Georgetown University/Kaiser Family Foundation/NORC: Medicare Part D Spotlight: Part D Plan Availability in 2011 and Key Changes Since 2006 — This analysis (.pdf) reports that the average Medicare beneficiary “will have a choice of 33 Part D stand-alone prescription drug plans in 2011, despite a 30 percent reduction in the total number of stand-alone plans available nationwide.
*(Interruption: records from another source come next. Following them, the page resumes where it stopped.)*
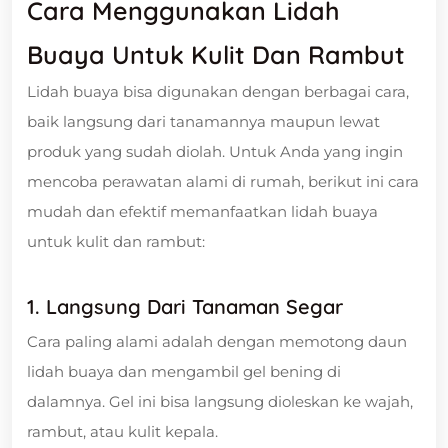
Cara Menggunakan Lidah
Buaya Untuk Kulit Dan Rambut
Lidah buaya bisa digunakan dengan berbagai cara,
baik langsung dari tanamannya maupun lewat
produk yang sudah diolah. Untuk Anda yang ingin
mencoba perawatan alami di rumah, berikut ini cara
mudah dan efektif memanfaatkan lidah buaya
untuk kulit dan rambut:
1. Langsung Dari Tanaman Segar
Cara paling alami adalah dengan memotong daun
lidah buaya dan mengambil gel bening di
dalamnya. Gel ini bisa langsung dioleskan ke wajah,
rambut, atau kulit kepala.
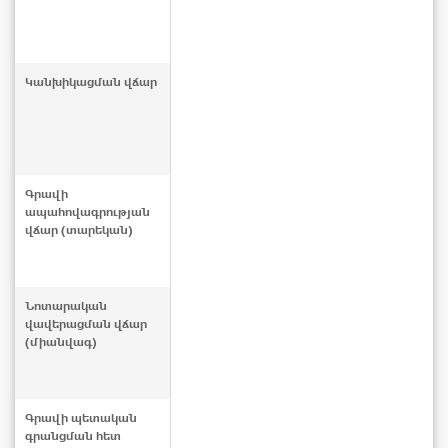
Կանխիկացման վճար
Գրավի
ապահովագրության
վճար (տարեկան)
Նոտարական
վավերացման վճար
(միանվագ)
Գրավի պետական
գրանցման հետ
Monthly premiums for stand-alone prescription drug plans (PDPs) will rise by 10 percent, on average, to $40.72 in 2011 if beneficiaries stay with their 2010 plans.” The authors find that the number of plans being offered next year is the lowest since the program began in 2006, “yet beneficiaries will continue to have a large number of PDPs from which to choose their drug coverage. … The majority of plans offered in 2011 will offer no gap coverage beyond that which is required by the Affordable Care Act of 2010, underscoring the importance of the provision of the health reform law that will gradually phase out the Medicare Part D ‘doughnut hole’ between 2011 and 2020. (Hoadley, et al., 10/4).
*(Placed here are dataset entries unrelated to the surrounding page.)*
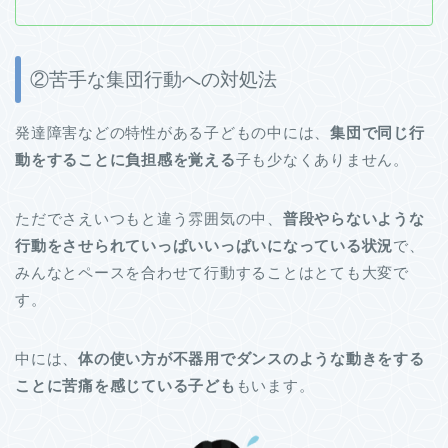
②苦手な集団行動への対処法
発達障害などの特性がある子どもの中には、
集団で同じ行
動をすることに負担感を覚える
子も少なくありません。
ただでさえいつもと違う雰囲気の中、
普段やらないような
行動をさせられていっぱいいっぱいになっている状況
で、
みんなとペースを合わせて行動することはとても大変で
す。
中には、
体の使い方が不器用でダンスのような動きをする
ことに苦痛を感じている子ども
もいます。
Robert Wood Johnson Foundation: Physicians Slow to E-mail Routinely with Patients — This survey (.pdf) by the Center for Studying Health System Change found that “6.7 percent of office-based doctors routinely e-mailed patients in 2008, despite indications that many patients want to e-mail their physicians and that e-mailing might foster better communication between patients and doctors” and “only 34 percent of office-based physicians have the capability to e-mail patients.” The authors point out that doctors are sometimes hesitant because of “concerns about increased workload without reimbursement, uncertainty about impacts on quality of care, and challenges related to data privacy and security and medical liability. … Federal policy efforts currently underway to support delivery system reforms may help spur physician adoption and use of e-mail communication with patients indirectly” (Boukus, Grossman and O’Malley, 10/7). 

The Commonwealth Fund: Realizing Health Reform’s Potential: Pre-Existing Condition Insurance Plans Created by the Affordable Care Act of 2010 — The new federal health law created temporary insurance pools called the Pre-Existing Condition Insurance Plan (PCIP) for people with medical problems who had trouble getting traditional coverage. This issue brief (.pdf) surveys the program, examining “eligibility, benefits, premiums, cost-sharing, and oversight of the PCIP programs, as well as variation of the plans from state to state.” It finds, “The PCIPs provide an important early opportunity for perhaps hundreds of thousands of uninsured individuals with preexisting conditions to acquire health insurance coverage” even though the “their coverage is less comprehensive and more expensive than employer-based insurance” (Hall and Moore, 10/4).